Texas is swinging a corked bat, which changes the definition of a home-run hire.

"I hope with some new energy, we can get this thing rolling again," Brown said in his statement, and perhaps that's the most important thing to consider: energy. If anything, that's what has been missing.

Brown didn't just change Texas football, he changed football in Texas. There's always been a deep well of top recruits all over the place. Yet, there have been long stretches when just about every school in the state was mired in mediocrity.

The landscape has changed even in the last few years – part of what did in Mack.

Texas A&M always seemed to get in its own way. Now it's sitting in the SEC, white-hot thanks to Johnny Manziel and Kevin Sumlin, with a facility boom of its own underway.

Baylor, so long a doormat, is now one of the coolest programs in the country, with a new state-of-the-art stadium and coaching savior out of the high school ranks in Art Briles. TCU is now in the Big 12, offering Metroplex kids the chance to stay home and play high major football for a great defensive mind in Gary Patterson.

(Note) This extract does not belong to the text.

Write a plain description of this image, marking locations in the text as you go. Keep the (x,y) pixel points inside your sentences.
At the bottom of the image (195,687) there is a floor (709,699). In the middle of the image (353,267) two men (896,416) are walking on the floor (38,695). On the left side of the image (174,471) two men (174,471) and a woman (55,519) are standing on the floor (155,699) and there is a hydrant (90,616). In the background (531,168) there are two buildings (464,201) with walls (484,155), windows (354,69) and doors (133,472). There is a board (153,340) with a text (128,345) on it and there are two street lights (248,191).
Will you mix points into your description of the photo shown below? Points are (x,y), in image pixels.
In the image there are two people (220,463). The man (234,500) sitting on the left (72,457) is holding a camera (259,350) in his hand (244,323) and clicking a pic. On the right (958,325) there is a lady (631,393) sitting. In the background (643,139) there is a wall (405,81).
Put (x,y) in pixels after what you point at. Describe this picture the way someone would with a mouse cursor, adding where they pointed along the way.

And up in Lubbock, Kliff Kingsbury is the fresh, young genius with an ability to connect to high school kids like few others.

None of those things – other than the promise of Briles – existed just three years ago.

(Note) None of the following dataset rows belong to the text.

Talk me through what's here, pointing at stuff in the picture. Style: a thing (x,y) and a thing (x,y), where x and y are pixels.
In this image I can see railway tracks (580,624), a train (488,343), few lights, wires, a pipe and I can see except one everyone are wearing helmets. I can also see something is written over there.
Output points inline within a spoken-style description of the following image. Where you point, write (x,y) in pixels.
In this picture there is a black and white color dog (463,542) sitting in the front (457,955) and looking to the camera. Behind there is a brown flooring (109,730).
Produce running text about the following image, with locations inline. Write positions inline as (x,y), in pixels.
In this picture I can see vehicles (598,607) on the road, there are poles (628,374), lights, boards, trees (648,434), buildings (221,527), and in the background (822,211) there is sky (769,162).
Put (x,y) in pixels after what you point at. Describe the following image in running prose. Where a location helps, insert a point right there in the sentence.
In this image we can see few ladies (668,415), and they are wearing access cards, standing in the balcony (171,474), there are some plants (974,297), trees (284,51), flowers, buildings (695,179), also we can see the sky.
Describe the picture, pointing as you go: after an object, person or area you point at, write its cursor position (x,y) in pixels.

The landscape is a lot more competitive. It's a lot tougher. Texas should still win the majority of in-state recruiting battles against those schools, but it may never again be the whitewash Brown used to deliver each national signing day.

Still, it won't take Nick Saban or Jim Harbaugh to get the job done. What it will take is a focused search that doesn't drag on and allow quality, lesser-name candidates to get locked up by their own schools while Texas argues with itself and considers everyone's opinion about some seemingly perfect guy.

Don't let 10 James Franklins get taken off the table as you chase the long shot lottery ticket of a Jim Harbaugh. Let the pursuit of Saban be proof of that folly. Yes, Texas is great. Other places are great, too.

Whether the Longhorns land their first choice or not, whether they get the hottest, most accomplished coach going, doesn't matter.

Alabama offered Rich Rodriguez its job before having to "settle" on Saban. USC went through four offers before having to turn to Pete Carroll. Ohio State wanted a whole host of guys before it took a shot on a I-AA coach named Jim Tressel.

Mack Brown had zero national titles, few truly exceptional victories and no history of success recruiting well in Texas. He turned out darn-near perfect, winning titles and leaving behind an undeniable juggernaut in waiting.

The good news is the bigger the job, the bigger the margin for error. In Texas and at Texas, we know everything is still bigger.

That includes ego, though, about the only thing that can now train-wreck this program.